The book starts off solidly enough, with the familiar writing style filling in a few loose details as he goes about introducing first the main character, Theo Boone, and then the plot. Theo is a 13 year old boy whose parents are both lawyers. They own their own firm and have given him his own room at their firm so he can have somewhere to do his homework and go after school. Grisham paints a regular routine picture for us, with dinner at 7, the same tired answers to the same tired questions, routine that no doubt would remind many teenage readers of their daily lives during the school week, but also resonates with many adults I imagine.
Grisham swiftly establishes Theo as someone who knows a lot about law, spending most of his free time in the law offices. When a fact about a murder trial comes to his attention, he is unsure what to do with the information, and this tale is all about the development of this knowledge and how he deals with it. I don't think it's an excellent piece of work, and in many ways it seems to be setting the scene for later pieces of work as opposed to being a solid and complete piece of work itself.
I think the strengths here are the way he gives us the details, as Grisham has always been meticulous about the way the plot and events surrounding it come together and form the story. As ever, he did just the same, making sure that the small details were there and that the larger details were easier because of this. The difference here though is that as this is aimed at younger readers there's less dragging out of the detail, and things are a bit tame. No paragraphs of lengthy description, no tantalising chases where someone may lose their life - it's all gentle and progressive, as the plot evolves with little or no drama or excitement.
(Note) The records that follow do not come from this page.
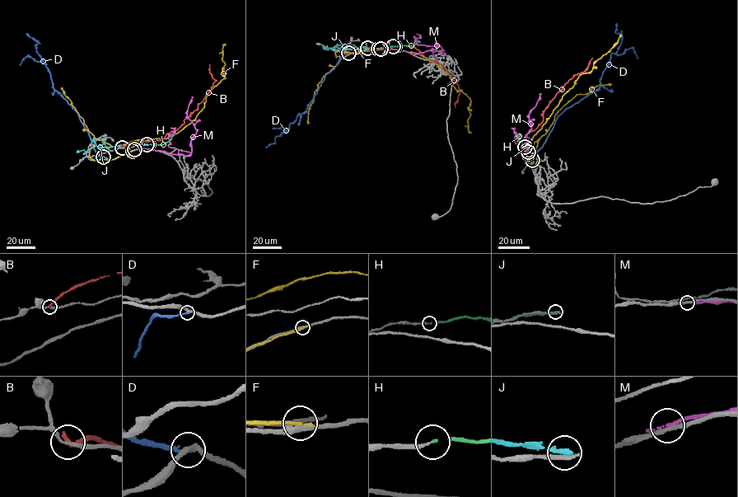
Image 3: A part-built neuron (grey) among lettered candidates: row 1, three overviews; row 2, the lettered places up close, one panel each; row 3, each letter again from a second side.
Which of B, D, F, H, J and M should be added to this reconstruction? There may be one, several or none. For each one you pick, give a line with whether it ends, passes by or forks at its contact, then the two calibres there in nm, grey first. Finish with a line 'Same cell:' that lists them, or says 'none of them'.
H: It ends there. Thickness 160 nm (grey) against 110 nm
Same cell: H

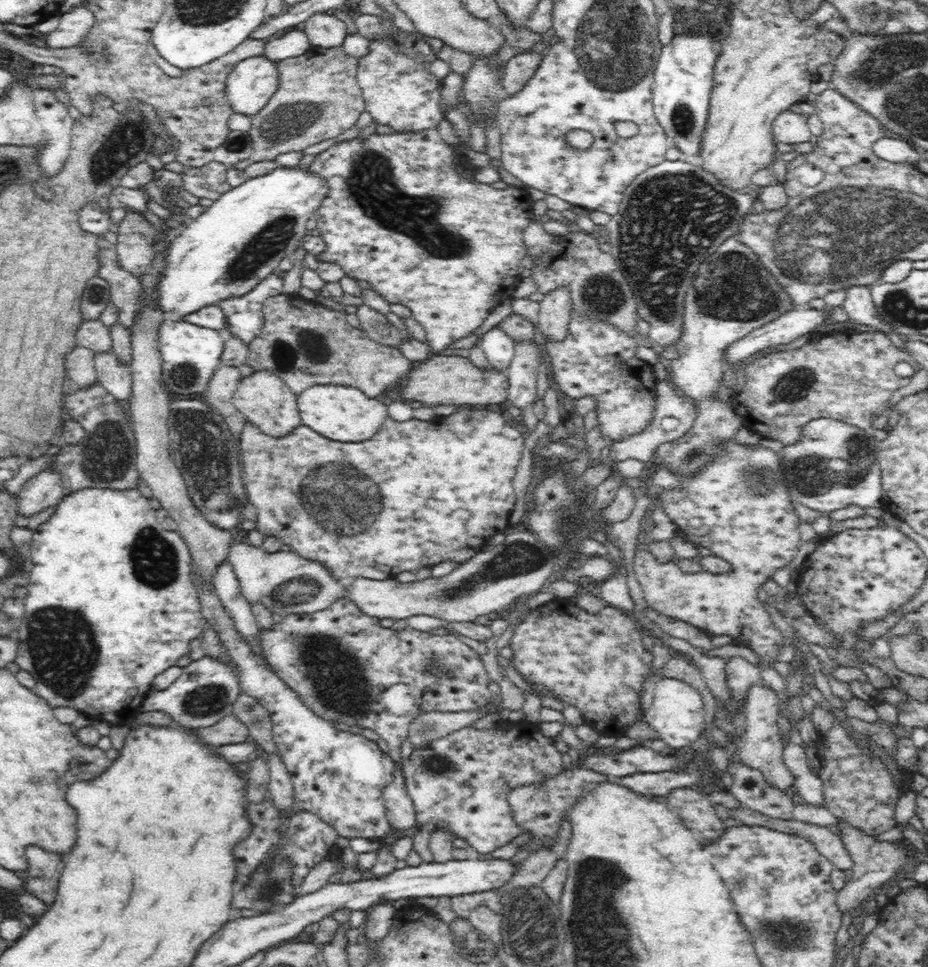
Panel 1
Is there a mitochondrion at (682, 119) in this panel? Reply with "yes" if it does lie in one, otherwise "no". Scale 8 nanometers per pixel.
yes

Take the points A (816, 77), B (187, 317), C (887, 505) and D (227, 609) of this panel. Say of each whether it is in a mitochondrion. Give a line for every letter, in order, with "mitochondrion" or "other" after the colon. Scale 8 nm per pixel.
A: other
B: other
C: other
D: other

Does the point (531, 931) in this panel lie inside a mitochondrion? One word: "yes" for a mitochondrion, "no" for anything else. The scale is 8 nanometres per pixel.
yes

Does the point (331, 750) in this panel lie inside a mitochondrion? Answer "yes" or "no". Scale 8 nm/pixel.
no

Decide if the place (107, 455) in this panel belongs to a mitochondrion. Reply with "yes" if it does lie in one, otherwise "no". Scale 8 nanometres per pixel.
yes

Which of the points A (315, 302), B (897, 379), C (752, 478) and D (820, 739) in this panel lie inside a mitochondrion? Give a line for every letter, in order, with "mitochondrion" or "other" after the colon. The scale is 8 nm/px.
A: other
B: other
C: mitochondrion
D: other

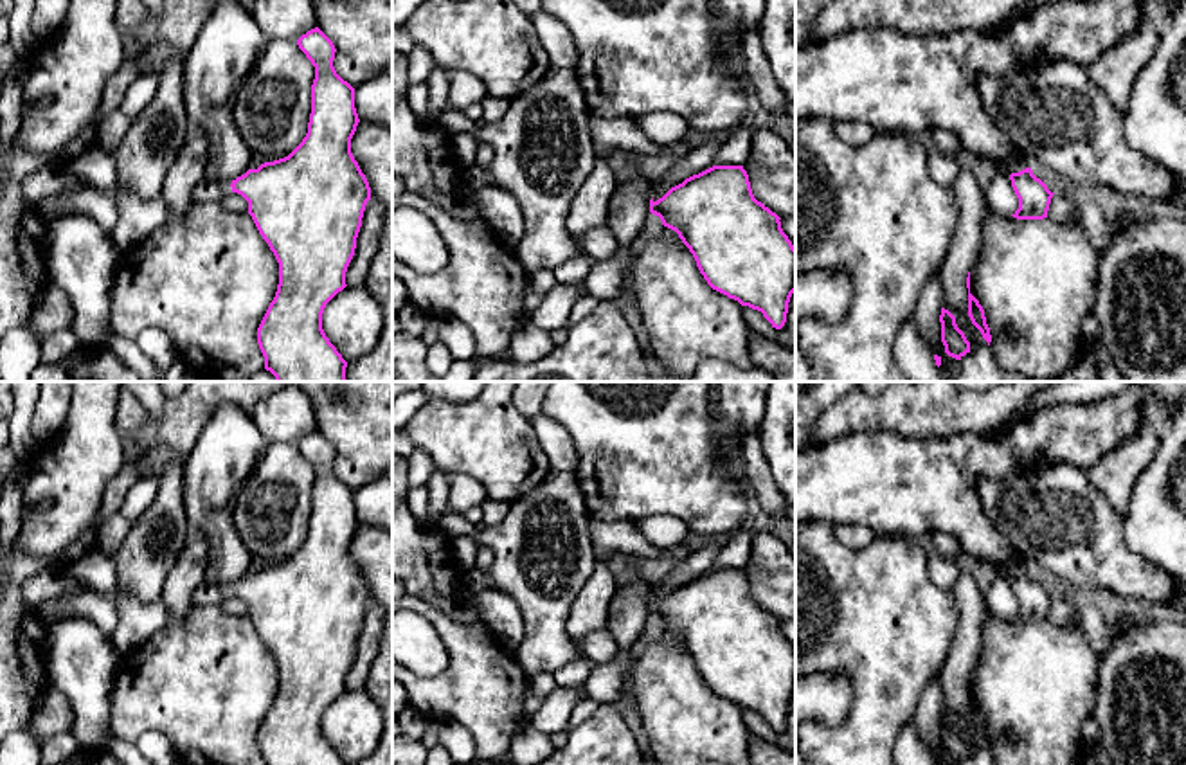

I think this is the biggest thing that I found disappointing, the fact that the excitement wasn't there - the main thing about Grisham's work for me has always been how hard his books are to put down. Here, I found it easy to stop whenever I felt like it, not really that fussed about missing out. I know that I'm not the intended target audience for this book, and in a way this does change my opinion about the book and how good it is, but what it doesn't change is my enjoyment of it.
I would say that in terms of a book for younger readers, Grisham is to be commended for bringing his genre of legal thrillers to the table, but what was disappointing is the lack of excitement and how easy it was to put down. There are plenty of authors writing for younger audiences who manage to write thrilling tales, I'm just not sure whether this will rank alongside them. It's okay, but nothing special.